Fort Worth, Texas, Mar 26, 2013 / 03:02 am
An upcoming Catholic psychotherapy conference aims to foster an understanding of human dignity and goodness among therapists, according to a chairman of the event.
"We want to respect the fact that any time a person walks into the therapy office that that person is respected, and that their goodness is reflected back to them," Irving-based therapist Dr. Suzanne Baars told CNA.
"In helping therapists to integrate the Catholic faith, we want to help them...to grow in their understanding of the person and how we're made in the image and likeness of God."
The conference, with the theme "Restoring the Beauty of the Human Person: Psychological Healing through the light of Christ," will be held Nov. 7-9 in Fort Worth, Texas.
The event is sponsored by the Catholic Psychotherapy Association, which assists therapists in the field, whether they are in academics or actually practicing therapy. The group's conferences – of which November's will be the third – aim to give therapists and psychologists clinical tools to help integrate the faith in their work.
The mission of the group is to "support mental health practitioners by promoting the development of psychological theory and mental health practice which encompasses a full understanding of the human person and society in communion with the Magisterium of the Catholic Church."
Even without a profound understanding of philosophical anthropology, the conference hopes to give attendees "a respect for that, and for the people they're working with as they work with them to achieve healing or combat any kind of issue that they're bringing in for problem solving," Baars said.

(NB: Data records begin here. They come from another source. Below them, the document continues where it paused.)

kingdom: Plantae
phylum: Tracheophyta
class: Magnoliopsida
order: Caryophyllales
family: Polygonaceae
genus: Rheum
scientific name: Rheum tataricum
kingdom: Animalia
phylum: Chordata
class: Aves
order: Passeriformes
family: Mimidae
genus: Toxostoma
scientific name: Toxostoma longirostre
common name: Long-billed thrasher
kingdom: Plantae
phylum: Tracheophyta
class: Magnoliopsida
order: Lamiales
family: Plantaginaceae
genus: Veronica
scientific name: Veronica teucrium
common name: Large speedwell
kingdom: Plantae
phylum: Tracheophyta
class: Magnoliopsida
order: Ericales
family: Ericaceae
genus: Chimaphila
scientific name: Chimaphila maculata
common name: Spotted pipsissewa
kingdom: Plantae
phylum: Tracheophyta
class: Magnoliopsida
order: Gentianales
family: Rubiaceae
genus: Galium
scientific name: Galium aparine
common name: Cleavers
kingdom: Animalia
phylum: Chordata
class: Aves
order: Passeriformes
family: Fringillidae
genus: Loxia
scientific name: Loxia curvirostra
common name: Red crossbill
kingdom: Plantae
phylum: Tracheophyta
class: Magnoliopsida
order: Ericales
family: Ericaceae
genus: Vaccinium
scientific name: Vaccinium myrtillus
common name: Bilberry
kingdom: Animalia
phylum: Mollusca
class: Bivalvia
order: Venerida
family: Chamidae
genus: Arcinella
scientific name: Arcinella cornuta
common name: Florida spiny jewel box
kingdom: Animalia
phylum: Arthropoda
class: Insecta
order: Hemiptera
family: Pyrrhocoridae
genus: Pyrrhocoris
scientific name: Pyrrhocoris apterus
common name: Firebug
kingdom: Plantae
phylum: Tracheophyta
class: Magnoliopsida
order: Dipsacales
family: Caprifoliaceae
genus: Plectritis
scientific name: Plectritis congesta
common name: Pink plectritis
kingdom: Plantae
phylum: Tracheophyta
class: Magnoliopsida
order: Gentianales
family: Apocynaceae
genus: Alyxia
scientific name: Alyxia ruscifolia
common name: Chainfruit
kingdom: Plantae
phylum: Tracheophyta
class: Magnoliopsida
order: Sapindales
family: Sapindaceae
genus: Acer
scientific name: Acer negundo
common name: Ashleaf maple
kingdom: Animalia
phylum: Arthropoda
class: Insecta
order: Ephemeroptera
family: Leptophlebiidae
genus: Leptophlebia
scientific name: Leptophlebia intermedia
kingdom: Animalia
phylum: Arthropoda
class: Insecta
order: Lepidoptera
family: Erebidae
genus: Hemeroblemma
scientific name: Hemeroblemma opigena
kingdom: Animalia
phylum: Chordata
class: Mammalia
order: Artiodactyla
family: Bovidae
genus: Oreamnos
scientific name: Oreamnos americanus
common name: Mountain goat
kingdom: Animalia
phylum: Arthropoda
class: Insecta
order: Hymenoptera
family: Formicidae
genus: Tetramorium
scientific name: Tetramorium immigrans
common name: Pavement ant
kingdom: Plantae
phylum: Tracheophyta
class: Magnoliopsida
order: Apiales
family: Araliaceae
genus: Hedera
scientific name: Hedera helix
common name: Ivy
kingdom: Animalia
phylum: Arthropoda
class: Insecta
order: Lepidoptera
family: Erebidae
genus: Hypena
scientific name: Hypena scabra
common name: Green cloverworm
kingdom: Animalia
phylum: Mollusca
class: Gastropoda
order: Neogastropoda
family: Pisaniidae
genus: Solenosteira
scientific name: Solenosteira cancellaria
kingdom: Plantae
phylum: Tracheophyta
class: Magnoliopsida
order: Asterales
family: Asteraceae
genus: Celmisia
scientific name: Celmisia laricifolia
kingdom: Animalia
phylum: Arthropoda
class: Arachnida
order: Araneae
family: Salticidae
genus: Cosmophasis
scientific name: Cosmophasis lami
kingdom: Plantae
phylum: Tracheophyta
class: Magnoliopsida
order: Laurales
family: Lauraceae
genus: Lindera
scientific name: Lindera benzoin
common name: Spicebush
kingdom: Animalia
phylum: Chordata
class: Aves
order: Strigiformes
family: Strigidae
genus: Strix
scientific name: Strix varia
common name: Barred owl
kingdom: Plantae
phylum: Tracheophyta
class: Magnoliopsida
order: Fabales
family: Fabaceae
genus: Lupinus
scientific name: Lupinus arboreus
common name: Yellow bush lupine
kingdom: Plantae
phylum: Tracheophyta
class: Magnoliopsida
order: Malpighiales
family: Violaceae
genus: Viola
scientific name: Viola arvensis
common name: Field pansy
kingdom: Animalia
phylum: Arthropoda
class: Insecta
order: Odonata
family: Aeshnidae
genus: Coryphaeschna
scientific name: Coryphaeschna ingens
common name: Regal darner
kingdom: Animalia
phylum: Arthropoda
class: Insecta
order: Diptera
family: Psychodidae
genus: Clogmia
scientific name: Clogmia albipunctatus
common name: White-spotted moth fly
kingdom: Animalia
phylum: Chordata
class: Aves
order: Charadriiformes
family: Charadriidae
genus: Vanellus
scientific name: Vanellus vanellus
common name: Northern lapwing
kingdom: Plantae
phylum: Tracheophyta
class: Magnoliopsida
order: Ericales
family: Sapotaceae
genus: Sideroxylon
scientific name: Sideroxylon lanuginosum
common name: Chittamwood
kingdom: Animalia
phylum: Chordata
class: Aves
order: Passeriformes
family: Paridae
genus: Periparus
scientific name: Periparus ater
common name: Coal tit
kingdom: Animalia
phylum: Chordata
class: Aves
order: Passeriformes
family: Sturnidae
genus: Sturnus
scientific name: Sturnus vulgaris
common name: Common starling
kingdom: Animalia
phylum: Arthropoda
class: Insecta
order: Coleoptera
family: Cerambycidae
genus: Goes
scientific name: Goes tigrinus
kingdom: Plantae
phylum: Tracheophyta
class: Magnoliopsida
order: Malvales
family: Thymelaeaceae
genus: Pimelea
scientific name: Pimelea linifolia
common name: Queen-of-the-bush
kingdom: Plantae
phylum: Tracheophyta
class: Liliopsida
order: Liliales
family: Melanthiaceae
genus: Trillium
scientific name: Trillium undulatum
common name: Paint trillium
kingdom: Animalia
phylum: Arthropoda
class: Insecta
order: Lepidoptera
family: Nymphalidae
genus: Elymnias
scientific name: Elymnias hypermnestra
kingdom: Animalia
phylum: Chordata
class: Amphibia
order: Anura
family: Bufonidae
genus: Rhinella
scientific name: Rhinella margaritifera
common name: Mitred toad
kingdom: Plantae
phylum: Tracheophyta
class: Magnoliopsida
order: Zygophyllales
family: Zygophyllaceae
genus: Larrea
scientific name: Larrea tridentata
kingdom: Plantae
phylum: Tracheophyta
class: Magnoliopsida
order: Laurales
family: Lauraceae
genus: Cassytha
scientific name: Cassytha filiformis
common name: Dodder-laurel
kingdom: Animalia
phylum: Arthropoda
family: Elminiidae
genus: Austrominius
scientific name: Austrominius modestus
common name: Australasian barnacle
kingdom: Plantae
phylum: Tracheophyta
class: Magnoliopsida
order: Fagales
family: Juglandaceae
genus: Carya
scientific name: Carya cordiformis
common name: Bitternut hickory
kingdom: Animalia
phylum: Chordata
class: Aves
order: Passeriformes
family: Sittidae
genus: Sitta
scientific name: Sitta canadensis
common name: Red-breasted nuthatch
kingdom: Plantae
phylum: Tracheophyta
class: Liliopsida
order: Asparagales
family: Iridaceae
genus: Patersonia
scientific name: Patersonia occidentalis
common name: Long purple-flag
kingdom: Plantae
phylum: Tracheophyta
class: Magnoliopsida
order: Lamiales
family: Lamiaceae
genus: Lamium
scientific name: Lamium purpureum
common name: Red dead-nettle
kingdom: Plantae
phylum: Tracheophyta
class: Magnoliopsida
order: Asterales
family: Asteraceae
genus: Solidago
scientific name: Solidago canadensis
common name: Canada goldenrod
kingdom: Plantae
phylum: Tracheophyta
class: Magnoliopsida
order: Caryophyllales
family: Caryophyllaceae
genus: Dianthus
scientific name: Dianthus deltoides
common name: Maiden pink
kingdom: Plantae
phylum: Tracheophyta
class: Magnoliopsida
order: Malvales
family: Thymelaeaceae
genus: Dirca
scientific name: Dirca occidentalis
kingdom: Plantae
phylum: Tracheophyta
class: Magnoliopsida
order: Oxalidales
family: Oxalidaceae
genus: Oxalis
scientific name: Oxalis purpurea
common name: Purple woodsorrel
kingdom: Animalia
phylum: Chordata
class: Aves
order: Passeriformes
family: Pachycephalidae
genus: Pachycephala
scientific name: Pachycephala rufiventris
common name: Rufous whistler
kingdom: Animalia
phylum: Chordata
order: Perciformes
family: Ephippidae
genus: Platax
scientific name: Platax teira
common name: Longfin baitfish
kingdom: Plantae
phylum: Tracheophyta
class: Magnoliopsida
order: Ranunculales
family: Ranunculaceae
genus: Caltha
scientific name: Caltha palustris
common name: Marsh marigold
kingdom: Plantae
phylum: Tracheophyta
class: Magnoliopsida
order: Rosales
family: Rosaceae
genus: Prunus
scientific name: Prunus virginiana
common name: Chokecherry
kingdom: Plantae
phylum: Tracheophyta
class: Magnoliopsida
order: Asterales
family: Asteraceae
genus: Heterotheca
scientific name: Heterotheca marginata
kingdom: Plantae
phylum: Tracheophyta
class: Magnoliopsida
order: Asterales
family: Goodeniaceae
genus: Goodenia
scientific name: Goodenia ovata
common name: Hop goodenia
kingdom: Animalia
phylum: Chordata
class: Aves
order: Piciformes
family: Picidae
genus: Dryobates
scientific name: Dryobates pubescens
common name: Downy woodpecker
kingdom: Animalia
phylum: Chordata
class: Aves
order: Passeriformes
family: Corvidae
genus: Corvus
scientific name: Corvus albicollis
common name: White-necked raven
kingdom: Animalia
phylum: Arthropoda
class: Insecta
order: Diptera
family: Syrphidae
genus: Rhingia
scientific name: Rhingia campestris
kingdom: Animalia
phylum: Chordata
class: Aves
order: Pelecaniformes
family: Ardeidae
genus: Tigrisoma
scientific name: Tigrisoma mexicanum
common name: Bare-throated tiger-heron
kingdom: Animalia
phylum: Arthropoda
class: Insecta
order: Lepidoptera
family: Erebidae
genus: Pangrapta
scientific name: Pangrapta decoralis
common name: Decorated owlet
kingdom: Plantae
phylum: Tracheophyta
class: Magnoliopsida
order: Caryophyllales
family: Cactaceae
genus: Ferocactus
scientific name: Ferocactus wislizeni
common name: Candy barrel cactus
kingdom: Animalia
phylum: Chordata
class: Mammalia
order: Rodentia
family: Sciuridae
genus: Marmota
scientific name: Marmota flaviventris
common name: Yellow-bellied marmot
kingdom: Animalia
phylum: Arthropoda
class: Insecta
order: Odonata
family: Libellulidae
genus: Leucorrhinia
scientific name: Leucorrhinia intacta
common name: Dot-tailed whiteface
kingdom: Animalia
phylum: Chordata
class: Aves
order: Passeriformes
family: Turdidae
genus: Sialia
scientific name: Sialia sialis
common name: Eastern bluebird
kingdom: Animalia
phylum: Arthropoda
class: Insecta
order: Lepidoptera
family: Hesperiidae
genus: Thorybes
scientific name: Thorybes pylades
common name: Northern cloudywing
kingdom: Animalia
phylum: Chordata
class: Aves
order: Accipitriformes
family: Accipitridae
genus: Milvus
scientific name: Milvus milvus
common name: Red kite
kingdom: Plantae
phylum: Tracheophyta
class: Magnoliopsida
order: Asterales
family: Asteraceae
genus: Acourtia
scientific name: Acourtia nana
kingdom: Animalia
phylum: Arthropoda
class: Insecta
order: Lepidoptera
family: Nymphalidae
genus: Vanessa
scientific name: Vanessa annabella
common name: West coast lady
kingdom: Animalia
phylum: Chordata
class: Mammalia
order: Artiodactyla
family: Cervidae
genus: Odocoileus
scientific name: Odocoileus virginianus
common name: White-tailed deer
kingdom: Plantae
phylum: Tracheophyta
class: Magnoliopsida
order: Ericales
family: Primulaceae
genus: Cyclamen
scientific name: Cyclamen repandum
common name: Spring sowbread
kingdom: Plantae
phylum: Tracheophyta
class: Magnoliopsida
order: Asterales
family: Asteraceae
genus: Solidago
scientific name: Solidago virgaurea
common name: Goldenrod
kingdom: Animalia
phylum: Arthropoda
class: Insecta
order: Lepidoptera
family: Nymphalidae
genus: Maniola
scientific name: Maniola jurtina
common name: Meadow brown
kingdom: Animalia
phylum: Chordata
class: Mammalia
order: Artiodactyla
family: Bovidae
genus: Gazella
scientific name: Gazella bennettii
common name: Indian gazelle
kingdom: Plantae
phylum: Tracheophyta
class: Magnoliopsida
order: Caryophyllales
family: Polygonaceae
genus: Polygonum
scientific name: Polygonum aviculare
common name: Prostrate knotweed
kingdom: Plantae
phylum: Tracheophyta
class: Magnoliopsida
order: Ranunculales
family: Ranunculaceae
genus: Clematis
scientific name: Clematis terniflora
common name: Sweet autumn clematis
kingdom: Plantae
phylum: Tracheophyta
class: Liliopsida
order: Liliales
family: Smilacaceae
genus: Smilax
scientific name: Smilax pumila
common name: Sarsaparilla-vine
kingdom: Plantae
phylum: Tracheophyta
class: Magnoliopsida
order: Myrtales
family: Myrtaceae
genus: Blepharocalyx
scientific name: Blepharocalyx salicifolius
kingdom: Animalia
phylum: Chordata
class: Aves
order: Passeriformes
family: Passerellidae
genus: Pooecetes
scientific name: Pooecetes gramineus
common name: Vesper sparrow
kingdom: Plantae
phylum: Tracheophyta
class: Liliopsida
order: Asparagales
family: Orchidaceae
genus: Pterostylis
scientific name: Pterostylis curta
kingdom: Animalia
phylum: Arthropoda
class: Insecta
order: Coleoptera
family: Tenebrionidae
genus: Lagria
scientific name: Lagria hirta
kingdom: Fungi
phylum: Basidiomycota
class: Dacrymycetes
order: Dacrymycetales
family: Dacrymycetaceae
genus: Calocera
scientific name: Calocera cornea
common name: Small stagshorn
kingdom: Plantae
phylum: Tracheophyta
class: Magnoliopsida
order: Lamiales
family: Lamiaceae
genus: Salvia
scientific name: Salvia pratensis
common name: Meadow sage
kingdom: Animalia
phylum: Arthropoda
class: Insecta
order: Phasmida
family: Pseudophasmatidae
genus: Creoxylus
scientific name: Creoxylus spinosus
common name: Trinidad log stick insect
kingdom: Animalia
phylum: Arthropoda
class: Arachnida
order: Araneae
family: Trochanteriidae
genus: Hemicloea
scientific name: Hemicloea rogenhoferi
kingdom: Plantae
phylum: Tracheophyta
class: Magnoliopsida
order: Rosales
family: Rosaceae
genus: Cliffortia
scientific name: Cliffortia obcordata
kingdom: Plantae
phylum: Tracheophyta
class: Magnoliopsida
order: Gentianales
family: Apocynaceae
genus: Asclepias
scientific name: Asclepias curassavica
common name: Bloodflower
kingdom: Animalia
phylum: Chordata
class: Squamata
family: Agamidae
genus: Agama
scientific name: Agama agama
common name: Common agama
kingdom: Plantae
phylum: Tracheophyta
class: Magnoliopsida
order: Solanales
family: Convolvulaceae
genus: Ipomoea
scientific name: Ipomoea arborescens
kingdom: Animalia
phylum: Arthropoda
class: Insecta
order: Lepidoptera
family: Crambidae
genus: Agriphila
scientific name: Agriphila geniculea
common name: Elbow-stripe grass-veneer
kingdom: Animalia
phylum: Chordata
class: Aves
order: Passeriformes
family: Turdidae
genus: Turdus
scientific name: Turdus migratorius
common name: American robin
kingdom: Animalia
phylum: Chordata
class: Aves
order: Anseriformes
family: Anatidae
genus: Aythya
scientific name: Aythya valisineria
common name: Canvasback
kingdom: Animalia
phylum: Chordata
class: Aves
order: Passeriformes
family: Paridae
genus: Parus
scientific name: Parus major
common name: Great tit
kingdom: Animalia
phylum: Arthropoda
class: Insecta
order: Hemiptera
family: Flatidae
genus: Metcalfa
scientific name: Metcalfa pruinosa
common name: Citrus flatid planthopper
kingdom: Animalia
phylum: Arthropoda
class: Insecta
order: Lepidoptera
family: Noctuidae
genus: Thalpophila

This integration of faith and therapy is not restrictive, and she said that the 200 members of the Catholic Psychotherapy Association "probably have very different ways of approaching their work, but at the heart of it is this love of the Church and of Christ and of the Catholic faith, and a desire to really implement it in their work in a particular way."
The conference will feature an opening Mass said by Bishop Mark Seitz, an auxiliary bishop of the Diocese of Dallas. Speakers include Father Robert Spitzer, Dr. Aaron Kheriarty, and Fr. Thomas Loya.
Topics addressed during the conference will include theology of the body, the human person and happiness, and healing depression, sexual addition, and borderline personality disorder.
Fr. Ubald Rugirangoga, from the Cyangugu diocese in Rwanda, will address healing trauma and restoring wholeness.
"All the speakers have a heart for this work," Baars said, and want to help attendees to "grow in their faith and in their delivery of an authentically Catholic psychotherapy."
She said the conference is "a very great value to therapists, especially those who are trying to really integrate their faith into their work, and to help people from a Catholic perspective in their work."
"Whether its overtly and they really are able to talk about the faith with their clients, or if it's just that they are bringing this knowledge with them into the therapy room and how they approach the people they work with...we want to help support therapists."